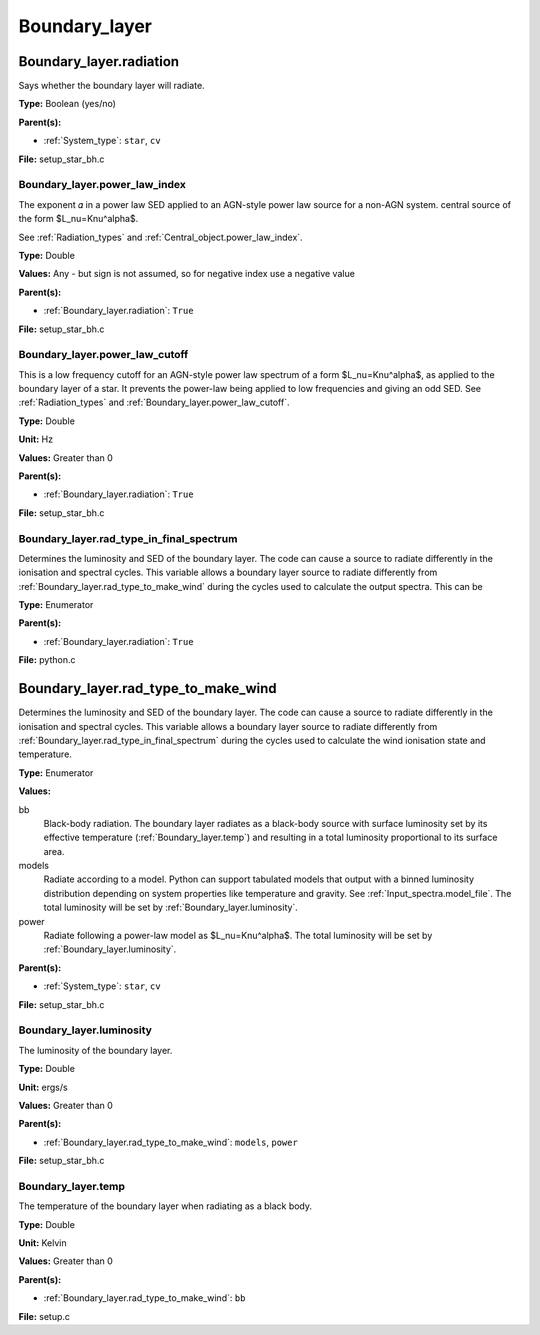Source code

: ##############
Boundary_layer
##############

Boundary_layer.radiation
========================
Says whether the boundary layer will radiate.

**Type:** Boolean (yes/no)

**Parent(s):**

* :ref:`System_type`: ``star``, ``cv``


**File:** setup_star_bh.c


Boundary_layer.power_law_index
------------------------------
The exponent 𝛼 in a power law SED applied to an AGN-style power law source for a non-AGN system.
central source of the form $L_\nu=K\nu^\alpha$.

See :ref:`Radiation_types` and :ref:`Central_object.power_law_index`.

**Type:** Double

**Values:** Any - but sign is not assumed, so for negative index use a negative value

**Parent(s):**

* :ref:`Boundary_layer.radiation`: ``True``


**File:** setup_star_bh.c


Boundary_layer.power_law_cutoff
-------------------------------
This is a low frequency cutoff for an AGN-style power law spectrum
of a form $L_\nu=K\nu^\alpha$, as applied to the boundary layer of a star.
It prevents the power-law being applied to low frequencies and giving an odd SED.
See :ref:`Radiation_types` and :ref:`Boundary_layer.power_law_cutoff`.

**Type:** Double

**Unit:** Hz

**Values:** Greater than 0

**Parent(s):**

* :ref:`Boundary_layer.radiation`: ``True``


**File:** setup_star_bh.c


Boundary_layer.rad_type_in_final_spectrum
-----------------------------------------
Determines the luminosity and SED of the boundary layer.
The code can cause a source to radiate differently in the ionisation and spectral cycles.
This variable allows a boundary layer source to radiate differently from :ref:`Boundary_layer.rad_type_to_make_wind`
during the cycles used to calculate the output spectra. This can be

**Type:** Enumerator

**Parent(s):**

* :ref:`Boundary_layer.radiation`: ``True``


**File:** python.c


Boundary_layer.rad_type_to_make_wind
====================================
Determines the luminosity and SED of the boundary layer.
The code can cause a source to radiate differently in the ionisation and spectral cycles.
This variable allows a boundary layer source to radiate differently from :ref:`Boundary_layer.rad_type_in_final_spectrum`
during the cycles used to calculate the wind ionisation state and temperature.

**Type:** Enumerator

**Values:**

bb
  Black-body radiation. The boundary layer radiates as a black-body source with surface luminosity set by its
  effective temperature (:ref:`Boundary_layer.temp`) and resulting in a total luminosity
  proportional to its surface area.

models
  Radiate according to a model. Python can support tabulated models that output with a binned luminosity distribution
  depending on system properties like temperature and gravity. See :ref:`Input_spectra.model_file`. The total
  luminosity will be set by :ref:`Boundary_layer.luminosity`.

power
  Radiate following a power-law model as $L_\nu=K\nu^\alpha$. The total luminosity will be set by :ref:`Boundary_layer.luminosity`.


**Parent(s):**

* :ref:`System_type`: ``star``, ``cv``


**File:** setup_star_bh.c


Boundary_layer.luminosity
-------------------------
The luminosity of the boundary layer.

**Type:** Double

**Unit:** ergs/s

**Values:** Greater than 0

**Parent(s):**

* :ref:`Boundary_layer.rad_type_to_make_wind`: ``models``, ``power``


**File:** setup_star_bh.c


Boundary_layer.temp
-------------------
The temperature of the boundary layer when radiating as a black body.

**Type:** Double

**Unit:** Kelvin

**Values:** Greater than 0

**Parent(s):**

* :ref:`Boundary_layer.rad_type_to_make_wind`: ``bb``


**File:** setup.c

────────────────────

* _THE TASK_: Each line of the listing that holds the string "total" counts once; state how many there are, with nothing added.

* _RESPONSE_: 3